应用Groupby和np.where函数来检测模式。

huangapple go评论64阅读模式
英文:

Applying Groupby with an np.where function to detect a pattern

问题

I've made a function that finds a pattern in a series in a dataframe using np.where. The function finds a series of three <0 values where each is lower than the previous. If the 4th value is higher than the 3rd, the function returns 1.

Here is the working code:

import pandas as pd
import numpy as np

def PFunc1():
    val = np.where((
        (df1['Score'].shift(+3) < 0) &
        (df1['Score'].shift(+1) < 0) &
        (df1['Score'].shift(+2) < df1['Score'].shift(+3)) &
        (df1['Score'].shift(+1) < df1['Score'].shift(+2)) &
        (df1['Score'] > df1['Score'].shift(+1))), 1, 0)
    return val

df1 = pd.DataFrame()
df1['Name'] = ['A','A','A','A','A','A','A','A','A','A','A','A','A','A','A','A','A','A','A','A',
               'B','B','B','B','B','B','B','B','B','B','B','B','B','B','B','B','B','B','B','B']
df1['Score'] = np.random.randint(-4,3,df1.shape[0])
df1['Pattern'] = PFunc1()
df1.head(50)

When I run the below I get the error: TypeError: unhashable type: 'numpy.ndarray'
Applying the same with a Lambda function results in Nans.

df1['Pattern2'] = df1.groupby('Name')['Score'].apply(PFunc1())

Is this possible with np.where or is a different approach needed?
Many thanks

英文:

I've made a function that finds a pattern in a series in a dataframe using np.where. The function finds a series of three <0 values where each is lower than the previous.

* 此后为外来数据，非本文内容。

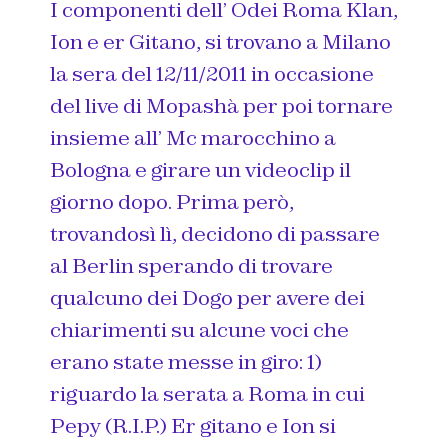
I componenti dell’ Odei Roma Klan,
Ion e er Gitano, si trovano a Milano
la sera del 12/11/2011 in occasione
del live di Mopashà per poi tornare
insieme all’ Mc marocchino a
Bologna e girare un videoclip il
giorno dopo. Prima però,
trovandosì lì, decidono di passare
al Berlin sperando di trovare
qualcuno dei Dogo per avere dei
chiarimenti su alcune voci che
erano state messe in giro: 1)
riguardo la serata a Roma in cui
Pepy (R.I.P.) Er gitano e Ion si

If the 4th value is higher than the 3rd, the function returns 1.
The function works but I need to use groupby to apply it to all the names in the table.

Here is the working code:

import pandas as pd
import numpy as np
def PFunc1():
    val = np.where((
        (df1[&#39;Score&#39;].shift(+3)&lt;0) &amp;
        (df1[&#39;Score&#39;].shift(+1)&lt;0) &amp;
        (df1[&#39;Score&#39;].shift(+2) &lt; df1[&#39;Score&#39;].shift(+3)) &amp; 
        (df1[&#39;Score&#39;].shift(+1) &lt; df1[&#39;Score&#39;].shift(+2)) &amp; 
        (df1[&#39;Score&#39;] &gt; df1[&#39;Score&#39;].shift(+1))),1,0)
    return val

df1 = pd.DataFrame()
df1[&#39;Name&#39;] = [&#39;A&#39;,&#39;A&#39;,&#39;A&#39;,&#39;A&#39;,&#39;A&#39;,&#39;A&#39;,&#39;A&#39;,&#39;A&#39;,&#39;A&#39;,&#39;A&#39;,&#39;A&#39;,&#39;A&#39;,&#39;A&#39;,&#39;A&#39;,&#39;A&#39;,&#39;A&#39;,&#39;A&#39;,&#39;A&#39;,&#39;A&#39;,&#39;A&#39;,
               &#39;B&#39;,&#39;B&#39;,&#39;B&#39;,&#39;B&#39;,&#39;B&#39;,&#39;B&#39;,&#39;B&#39;,&#39;B&#39;,&#39;B&#39;,&#39;B&#39;,&#39;B&#39;,&#39;B&#39;,&#39;B&#39;,&#39;B&#39;,&#39;B&#39;,&#39;B&#39;,&#39;B&#39;,&#39;B&#39;,&#39;B&#39;,&#39;B&#39;]
df1[&#39;Score&#39;] = np.random.randint(-4,3,df1.shape[0])
df1[&#39;Pattern&#39;] = PFunc1()
df1.head(50)

When I run the below I get the error: TypeError: unhashable type: 'numpy.ndarray'
Applying the same with a Lambda function results in Nans.

df1[&#39;Pattern2&#39;] = df1.groupby(&#39;Name&#39;)[&#39;Score&#39;].apply(PFunc1())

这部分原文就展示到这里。